Govind Rai
Govind Rai

Reputation: 15848

Why does tar archive take up 1MB? Shouldn't it take up only 1KB?

I'm reading an article on the difference between tar and zip and gz files.

I am having a hard time understanding how the author came up with 1MB as the size of the tar archive:

One key thing to remember is a plain tar file is just an archive whose data are not compressed. In other words, if you tar 100 files of 50kB, you will end up with an archive whose size will be around 5000kB. The only gain you can expect using tar alone would be by avoiding the space wasted by the file system as most of them allocate space at some granularity (for example, on my system, a one byte long file uses 4kB of disk space, 1000 of them will use 4MB but the corresponding tar archive “only” 1MB).

Shouldn't the size of the archive only take around 1KB? Here's my reasoning:

If you save the extra space saved by the file system, then 1000 files X 1 byte per file should only consume 1000 bytes or 1 KB. So the tar archive should be somewhere around 1KB of size. Why is it 1MB.

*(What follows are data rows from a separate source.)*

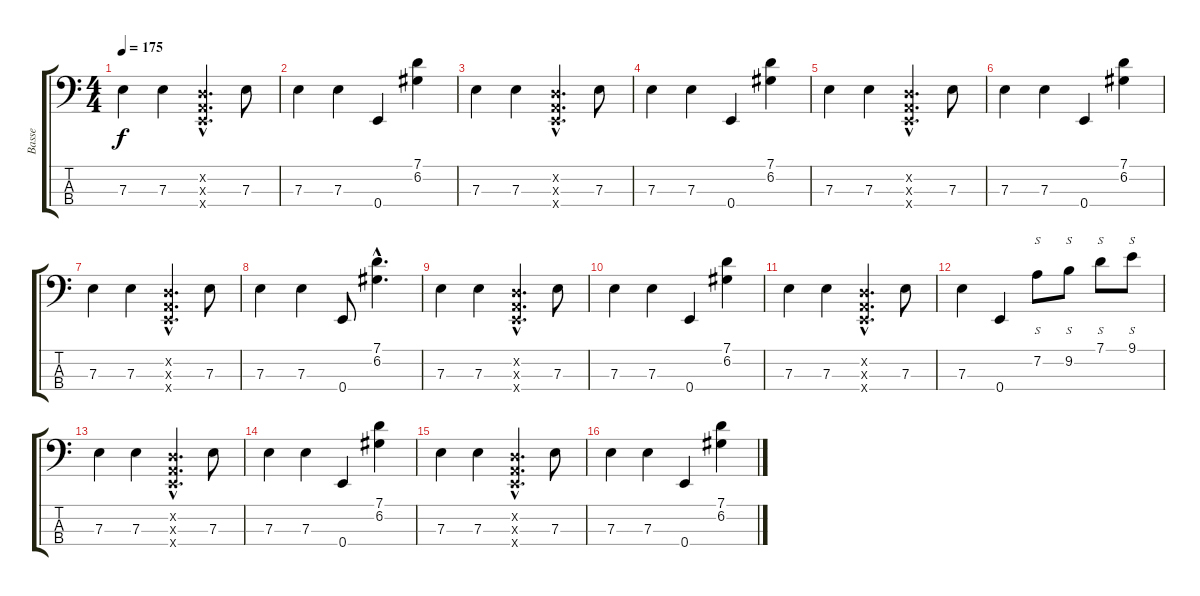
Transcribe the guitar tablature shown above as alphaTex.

\track ("Basse" "Basse") {instrument electricbasspick}
\staff {score tabs}
\tuning (G2 D2 A1 E1) {hide}
\ts (4 4)
\tempo 175
\clef f4
\ks c
7.3.4{dy f} 7.3.4 (0.2{hac x} 0.3{hac x} 0.4{hac x}).4{d} 7.3.8 |
7.3.4 7.3.4 0.4.4 (7.1 6.2).4 |
7.3.4 7.3.4 (0.2{hac x} 0.3{hac x} 0.4{hac x}).4{d} 7.3.8 |
7.3.4 7.3.4 0.4.4 (7.1 6.2).4 |
7.3.4 7.3.4 (0.2{hac x} 0.3{hac x} 0.4{hac x}).4{d} 7.3.8 |
7.3.4 7.3.4 0.4.4 (7.1 6.2).4 |
7.3.4 7.3.4 (0.2{hac x} 0.3{hac x} 0.4{hac x}).4{d} 7.3.8 |
7.3.4 7.3.4 0.4.8 (7.1{hac} 6.2{hac}).4{d} |
7.3.4 7.3.4 (0.2{hac x} 0.3{hac x} 0.4{hac x}).4{d} 7.3.8 |
7.3.4 7.3.4 0.4.4 (7.1 6.2).4 |
7.3.4 7.3.4 (0.2{hac x} 0.3{hac x} 0.4{hac x}).4{d} 7.3.8 |
7.3.4 0.4.4 7.2.8{s instrument slapbass1} 9.2.8{s} 7.1.8{s} 9.1.8{s} |
7.3.4{instrument electricbasspick} 7.3.4 (0.2{hac x} 0.3{hac x} 0.4{hac x}).4{d} 7.3.8 |
7.3.4 7.3.4 0.4.4 (7.1 6.2).4 |
7.3.4 7.3.4 (0.2{hac x} 0.3{hac x} 0.4{hac x}).4{d} 7.3.8 |
7.3.4 7.3.4 0.4.4 (7.1 6.2).4
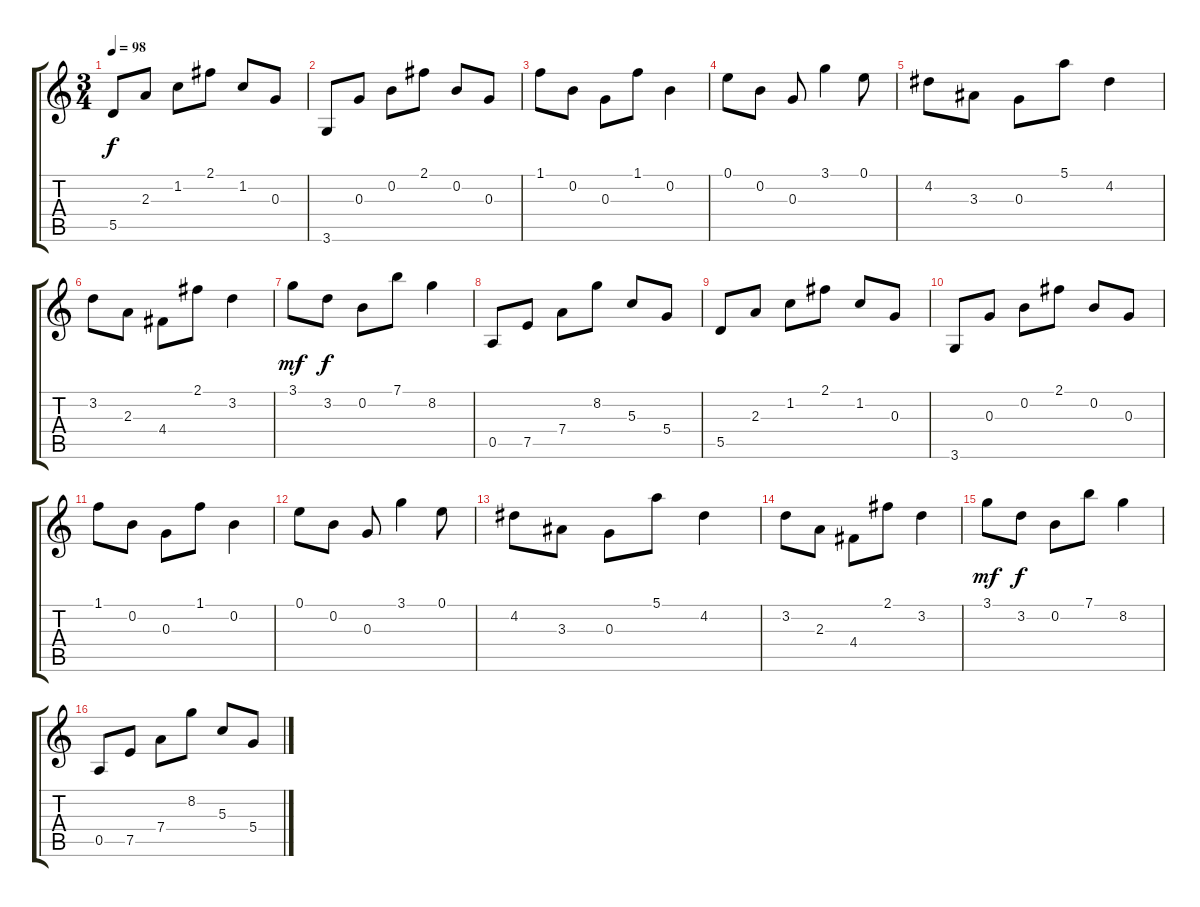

I also tested such a scenario on my system (MACOSX Terminal):

mkdir test
cd test
for i in {1..1000}; do echo "" > $i.txt; done
cd ..
tar -cf tarredFile.tar test
ls -l tarredFile.tar

Even the file system shows 1MB for the tar archive. In conclusion, I definitely know my reasoning is incorrect, but I don't know why. What am I overlooking?

Upvotes: 1

Views: 460

Answers (1)

Mark Adler
Mark Adler

Reputation: 112617

The tar format is written in 512-byte blocks. Each one-byte file takes 512 bytes for the header, which contains the file name, and 512 bytes for the file content, of which only one byte is significant. So 1024 bytes per file minimum.

Most of that is zeros, so it compresses quite a bit. gzip gets it to about 9K. Note that that is still far from 1K because you need to store the names of the files in the archive as well.